TASK OBJECTIVE = Print the lines in the listing below that fall between the line with "X78897000Y-56623700D03*" and the line with "X91768300Y-77213000D03*", those two lines included, exactly as they stand and with nothing else.
AVAILABLE DATA below:
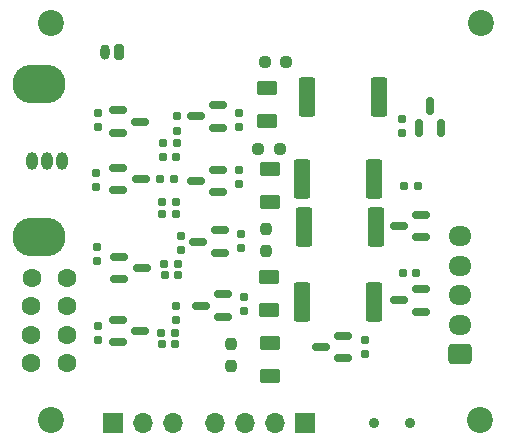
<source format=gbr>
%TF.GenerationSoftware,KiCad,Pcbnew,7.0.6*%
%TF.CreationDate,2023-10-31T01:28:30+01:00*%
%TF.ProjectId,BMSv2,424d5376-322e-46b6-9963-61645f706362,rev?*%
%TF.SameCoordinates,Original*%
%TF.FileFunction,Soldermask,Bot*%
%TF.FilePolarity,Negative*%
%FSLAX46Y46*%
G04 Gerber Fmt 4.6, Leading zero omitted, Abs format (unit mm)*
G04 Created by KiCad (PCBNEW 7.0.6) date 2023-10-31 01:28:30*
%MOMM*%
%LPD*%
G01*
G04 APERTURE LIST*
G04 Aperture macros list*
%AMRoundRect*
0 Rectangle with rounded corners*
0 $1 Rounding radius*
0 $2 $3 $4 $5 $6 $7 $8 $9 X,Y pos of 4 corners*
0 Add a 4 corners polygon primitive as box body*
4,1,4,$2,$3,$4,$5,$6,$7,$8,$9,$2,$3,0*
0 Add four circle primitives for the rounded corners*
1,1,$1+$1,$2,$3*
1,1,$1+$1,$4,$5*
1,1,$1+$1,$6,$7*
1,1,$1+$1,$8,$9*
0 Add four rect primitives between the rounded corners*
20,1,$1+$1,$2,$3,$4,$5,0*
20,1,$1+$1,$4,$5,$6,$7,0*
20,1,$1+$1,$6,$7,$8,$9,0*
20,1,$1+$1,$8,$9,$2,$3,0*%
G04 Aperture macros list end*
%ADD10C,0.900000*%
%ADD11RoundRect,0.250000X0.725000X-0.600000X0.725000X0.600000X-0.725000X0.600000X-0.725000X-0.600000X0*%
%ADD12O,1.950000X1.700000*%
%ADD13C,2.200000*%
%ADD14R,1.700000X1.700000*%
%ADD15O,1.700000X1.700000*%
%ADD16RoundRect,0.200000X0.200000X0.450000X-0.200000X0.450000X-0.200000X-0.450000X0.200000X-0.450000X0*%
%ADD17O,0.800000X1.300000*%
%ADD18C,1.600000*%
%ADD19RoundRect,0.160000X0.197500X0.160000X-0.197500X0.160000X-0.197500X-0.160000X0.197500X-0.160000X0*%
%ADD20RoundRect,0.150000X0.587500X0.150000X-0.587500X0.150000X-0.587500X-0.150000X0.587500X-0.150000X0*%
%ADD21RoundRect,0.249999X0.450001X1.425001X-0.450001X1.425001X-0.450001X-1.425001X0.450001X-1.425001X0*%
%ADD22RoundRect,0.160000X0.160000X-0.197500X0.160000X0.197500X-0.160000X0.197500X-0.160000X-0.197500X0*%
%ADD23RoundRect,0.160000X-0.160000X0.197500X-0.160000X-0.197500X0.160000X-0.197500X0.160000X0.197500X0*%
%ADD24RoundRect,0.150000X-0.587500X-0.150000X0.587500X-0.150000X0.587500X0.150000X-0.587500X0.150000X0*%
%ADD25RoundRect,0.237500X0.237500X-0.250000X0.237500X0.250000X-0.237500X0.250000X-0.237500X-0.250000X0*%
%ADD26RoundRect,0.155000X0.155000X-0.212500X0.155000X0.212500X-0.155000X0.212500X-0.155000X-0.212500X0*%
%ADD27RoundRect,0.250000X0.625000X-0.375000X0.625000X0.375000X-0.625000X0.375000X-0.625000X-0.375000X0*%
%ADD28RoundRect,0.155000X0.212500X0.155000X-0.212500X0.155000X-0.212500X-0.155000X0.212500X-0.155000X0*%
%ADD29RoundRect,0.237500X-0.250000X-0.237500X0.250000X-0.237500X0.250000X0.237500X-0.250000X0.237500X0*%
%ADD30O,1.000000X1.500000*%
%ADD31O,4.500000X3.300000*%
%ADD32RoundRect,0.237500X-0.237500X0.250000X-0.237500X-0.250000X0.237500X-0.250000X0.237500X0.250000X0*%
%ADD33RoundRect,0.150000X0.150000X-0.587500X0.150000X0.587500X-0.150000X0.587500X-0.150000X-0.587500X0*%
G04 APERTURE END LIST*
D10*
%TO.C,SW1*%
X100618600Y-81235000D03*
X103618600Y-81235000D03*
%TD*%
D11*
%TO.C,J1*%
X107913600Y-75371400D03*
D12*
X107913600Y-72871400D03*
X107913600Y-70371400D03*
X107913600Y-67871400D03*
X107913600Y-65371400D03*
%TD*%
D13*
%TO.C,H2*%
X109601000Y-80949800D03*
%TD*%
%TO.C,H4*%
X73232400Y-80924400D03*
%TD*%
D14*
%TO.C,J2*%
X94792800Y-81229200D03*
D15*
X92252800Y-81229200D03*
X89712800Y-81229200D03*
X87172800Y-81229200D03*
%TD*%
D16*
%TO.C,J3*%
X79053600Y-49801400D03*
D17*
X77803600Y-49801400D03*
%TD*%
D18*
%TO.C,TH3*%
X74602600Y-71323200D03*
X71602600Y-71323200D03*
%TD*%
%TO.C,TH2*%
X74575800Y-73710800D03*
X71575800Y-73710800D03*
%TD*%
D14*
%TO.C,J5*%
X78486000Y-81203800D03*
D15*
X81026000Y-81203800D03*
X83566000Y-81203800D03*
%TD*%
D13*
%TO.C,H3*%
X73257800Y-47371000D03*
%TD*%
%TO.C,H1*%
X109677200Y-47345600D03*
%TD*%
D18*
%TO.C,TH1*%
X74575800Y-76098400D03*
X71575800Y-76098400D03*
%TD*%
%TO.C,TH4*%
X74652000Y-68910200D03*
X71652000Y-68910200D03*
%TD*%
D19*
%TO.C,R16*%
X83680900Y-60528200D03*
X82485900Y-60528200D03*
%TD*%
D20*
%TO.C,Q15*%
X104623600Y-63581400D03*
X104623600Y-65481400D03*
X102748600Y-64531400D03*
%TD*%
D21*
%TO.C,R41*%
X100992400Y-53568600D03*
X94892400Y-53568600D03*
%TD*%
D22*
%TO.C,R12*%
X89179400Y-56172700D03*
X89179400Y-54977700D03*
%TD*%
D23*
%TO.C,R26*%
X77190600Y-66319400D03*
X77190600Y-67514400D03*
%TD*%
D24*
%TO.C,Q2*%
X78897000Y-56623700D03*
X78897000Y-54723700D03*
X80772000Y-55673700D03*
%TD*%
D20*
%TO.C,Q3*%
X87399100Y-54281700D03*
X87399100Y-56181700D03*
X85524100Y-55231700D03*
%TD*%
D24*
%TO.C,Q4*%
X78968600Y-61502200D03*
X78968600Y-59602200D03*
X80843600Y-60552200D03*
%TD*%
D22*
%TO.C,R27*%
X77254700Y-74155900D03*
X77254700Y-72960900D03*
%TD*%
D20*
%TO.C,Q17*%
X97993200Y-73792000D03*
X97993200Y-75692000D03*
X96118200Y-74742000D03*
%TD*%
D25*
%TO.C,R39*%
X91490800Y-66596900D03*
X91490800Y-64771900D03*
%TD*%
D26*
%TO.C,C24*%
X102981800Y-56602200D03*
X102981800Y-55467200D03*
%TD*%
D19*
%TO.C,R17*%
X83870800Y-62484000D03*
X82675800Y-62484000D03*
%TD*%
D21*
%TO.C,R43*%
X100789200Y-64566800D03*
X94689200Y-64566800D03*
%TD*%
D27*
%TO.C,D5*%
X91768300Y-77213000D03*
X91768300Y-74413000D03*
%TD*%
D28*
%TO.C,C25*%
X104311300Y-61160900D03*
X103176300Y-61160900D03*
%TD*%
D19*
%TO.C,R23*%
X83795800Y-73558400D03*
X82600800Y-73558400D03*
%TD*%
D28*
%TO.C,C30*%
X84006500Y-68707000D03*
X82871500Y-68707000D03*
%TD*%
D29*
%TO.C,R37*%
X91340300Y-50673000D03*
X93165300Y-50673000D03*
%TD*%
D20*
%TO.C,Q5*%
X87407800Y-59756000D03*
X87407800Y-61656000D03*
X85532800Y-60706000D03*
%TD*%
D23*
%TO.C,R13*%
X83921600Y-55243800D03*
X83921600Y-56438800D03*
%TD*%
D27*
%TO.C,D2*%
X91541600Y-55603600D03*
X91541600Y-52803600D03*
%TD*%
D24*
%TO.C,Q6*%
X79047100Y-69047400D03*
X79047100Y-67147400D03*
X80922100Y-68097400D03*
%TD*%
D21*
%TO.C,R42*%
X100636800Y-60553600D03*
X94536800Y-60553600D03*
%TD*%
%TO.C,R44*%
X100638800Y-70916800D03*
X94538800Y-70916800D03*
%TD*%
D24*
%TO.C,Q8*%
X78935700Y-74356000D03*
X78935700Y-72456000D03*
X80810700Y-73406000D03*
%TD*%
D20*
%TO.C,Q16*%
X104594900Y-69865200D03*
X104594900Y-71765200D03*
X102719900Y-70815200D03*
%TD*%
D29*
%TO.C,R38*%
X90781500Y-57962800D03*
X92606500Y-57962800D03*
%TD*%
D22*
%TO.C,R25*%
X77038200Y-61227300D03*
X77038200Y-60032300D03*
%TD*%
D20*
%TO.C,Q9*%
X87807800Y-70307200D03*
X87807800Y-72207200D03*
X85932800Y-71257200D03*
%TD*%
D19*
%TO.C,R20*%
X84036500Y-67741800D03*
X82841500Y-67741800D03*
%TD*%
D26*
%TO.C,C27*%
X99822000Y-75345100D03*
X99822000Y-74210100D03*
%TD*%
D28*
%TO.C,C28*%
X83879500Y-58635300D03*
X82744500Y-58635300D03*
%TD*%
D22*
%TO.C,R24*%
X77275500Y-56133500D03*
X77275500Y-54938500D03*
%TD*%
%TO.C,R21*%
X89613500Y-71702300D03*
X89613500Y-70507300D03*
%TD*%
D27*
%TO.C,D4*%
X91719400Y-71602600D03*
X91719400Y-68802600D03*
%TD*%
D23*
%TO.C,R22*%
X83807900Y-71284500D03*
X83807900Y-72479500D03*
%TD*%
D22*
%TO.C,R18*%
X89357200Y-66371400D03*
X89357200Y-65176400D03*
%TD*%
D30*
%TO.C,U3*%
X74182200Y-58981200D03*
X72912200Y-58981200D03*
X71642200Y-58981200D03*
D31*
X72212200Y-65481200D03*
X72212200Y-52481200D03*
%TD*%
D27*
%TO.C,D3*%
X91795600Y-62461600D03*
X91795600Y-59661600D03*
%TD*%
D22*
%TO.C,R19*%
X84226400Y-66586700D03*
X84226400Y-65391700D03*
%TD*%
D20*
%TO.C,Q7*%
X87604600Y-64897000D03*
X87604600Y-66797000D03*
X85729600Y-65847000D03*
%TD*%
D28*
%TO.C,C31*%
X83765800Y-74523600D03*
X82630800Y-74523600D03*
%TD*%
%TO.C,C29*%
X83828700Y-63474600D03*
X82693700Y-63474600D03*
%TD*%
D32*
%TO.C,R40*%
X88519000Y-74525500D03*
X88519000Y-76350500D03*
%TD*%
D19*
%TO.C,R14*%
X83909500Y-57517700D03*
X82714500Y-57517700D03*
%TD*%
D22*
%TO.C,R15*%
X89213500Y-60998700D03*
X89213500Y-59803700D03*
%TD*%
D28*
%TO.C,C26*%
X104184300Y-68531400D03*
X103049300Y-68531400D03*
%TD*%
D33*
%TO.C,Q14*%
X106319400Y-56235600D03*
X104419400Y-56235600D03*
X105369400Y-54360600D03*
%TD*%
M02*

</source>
End of AVAILABLE DATA.
WORKED SOLUTION =
X78897000Y-56623700D03*
X78897000Y-54723700D03*
X80772000Y-55673700D03*
%TD*%
D20*
%TO.C,Q3*%
X87399100Y-54281700D03*
X87399100Y-56181700D03*
X85524100Y-55231700D03*
%TD*%
D24*
%TO.C,Q4*%
X78968600Y-61502200D03*
X78968600Y-59602200D03*
X80843600Y-60552200D03*
%TD*%
D22*
%TO.C,R27*%
X77254700Y-74155900D03*
X77254700Y-72960900D03*
%TD*%
D20*
%TO.C,Q17*%
X97993200Y-73792000D03*
X97993200Y-75692000D03*
X96118200Y-74742000D03*
%TD*%
D25*
%TO.C,R39*%
X91490800Y-66596900D03*
X91490800Y-64771900D03*
%TD*%
D26*
%TO.C,C24*%
X102981800Y-56602200D03*
X102981800Y-55467200D03*
%TD*%
D19*
%TO.C,R17*%
X83870800Y-62484000D03*
X82675800Y-62484000D03*
%TD*%
D21*
%TO.C,R43*%
X100789200Y-64566800D03*
X94689200Y-64566800D03*
%TD*%
D27*
%TO.C,D5*%
X91768300Y-77213000D03*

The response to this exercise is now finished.